Esasında şehitlik, Kur’an’da yer alan bir kavram. Başka bir dinde veya vahiy kitabında böyle bir kavram yok. Kur’an’a göre şehitlik kavramının kullanılması, “Allah yolunda olma”, “Allah rızasını amaçlama” sırasında gerçekleşen ölüme bağlanmaktadır. Ancak, “Allah yolunda olmak” ifadesi asırlardır sadece bu dar ve kanaate dayanan anlam içine sıkıştırılmış, maalesef kişiler de sanki Allah yolunda mücadele ediyor ve dine hizmet ediyormuş gibi yönlendirilerek suçsuz insanları öldürmeye, katliamlar yapmaya şartlandırılmıştır. Bu şartlandırmada “Cihat etmek” deyimi istismar edilmiştir. Halbuki Hz. Muhammed, dini yaymasını engellemek için kendisine saldıranlara karşı savunma savaşları yapmak zorunda bırakılmış ve hiçbir saldırı savaşı yapmamıştır. Kur’an’ın çağırdığı gerçek cihat, bu savunma savaşlarına katılma yanında, diğer esas cihadı da nefisleri köreltme veya aşırı uygulama demek olan nefislerin aşırılıkları ile mücadele ve Allah’ın Kur’an’da emrettiği evrensel, ezeli ve ebedi özellikli muhkem mesajlarını (müteşabihleri değil) yerine getirmek üzere gayret içinde olmak şeklinde tanımlamaktadır.

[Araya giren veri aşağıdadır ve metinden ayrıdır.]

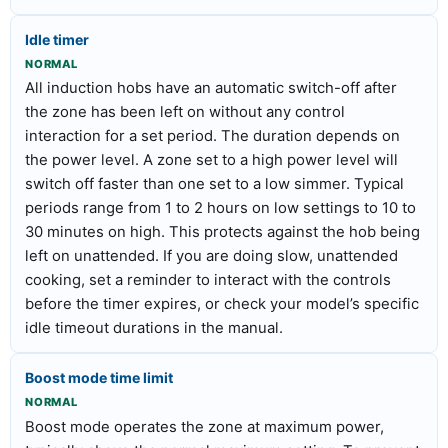
Idle timer
NORMAL
All induction hobs have an automatic switch-off after
the zone has been left on without any control
interaction for a set period. The duration depends on
the power level. A zone set to a high power level will
switch off faster than one set to a low simmer. Typical
periods range from 1 to 2 hours on low settings to 10 to
30 minutes on high. This protects against the hob being
left on unattended. If you are doing slow, unattended
cooking, set a reminder to interact with the controls
before the timer expires, or check your model’s specific
idle timeout durations in the manual.
Boost mode time limit
NORMAL
Boost mode operates the zone at maximum power,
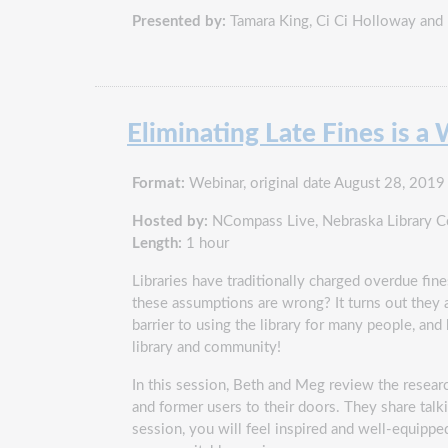
Presented by:
Tamara King, Ci Ci Holloway and
Eliminating Late Fines is 
Format:
Webinar, original date August 28, 2019
Hosted by:
NCompass Live, Nebraska Library 
Length:
1 hour
Libraries have traditionally charged overdue fines
these assumptions are wrong? It turns out they a
barrier to using the library for many people, and 
library and community!
In this session, Beth and Meg review the resear
and former users to their doors. They share talki
session, you will feel inspired and well-equipped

Allah yolunda olmak demek, yukarıda da belirtmiş olduğum gibi Kur’an’daki muhkem mesajları yerine getirmeye gayret içinde olmak ve bunları birer ibadet şekli ve yaşamın birer hedefi olarak belirlemektir. Kur’an’a bir bütün olarak baktığımızda, ilk muhkem emrin Allah’ın dışında başka bir ilaha ibadet etmemek veya insan olarak yapacağımız herhangi bir aktivitede ilk amaç olarak Allah’ın rızasını değil de, başka bir hedefi amaçlayarak (sadece para kazanma, makam elde etme, beğeni kazanma, başkasından menfaat sağlama vs.) şirk koşmamak olduğunu görürüz. İkinci emir ise Allah’ın yaratmış olduğu insan, hayvan, bitki, su, yeryüzü ve gökyüzüne zarar vermemek ve bunlara daima katkı (maddi yardım, manevi destek vs.) sağlamaya çalışmak ve birşeyler (yaşamı kolaylaştırıcı, bilgiyi arttırıcı vs.) üretmektir.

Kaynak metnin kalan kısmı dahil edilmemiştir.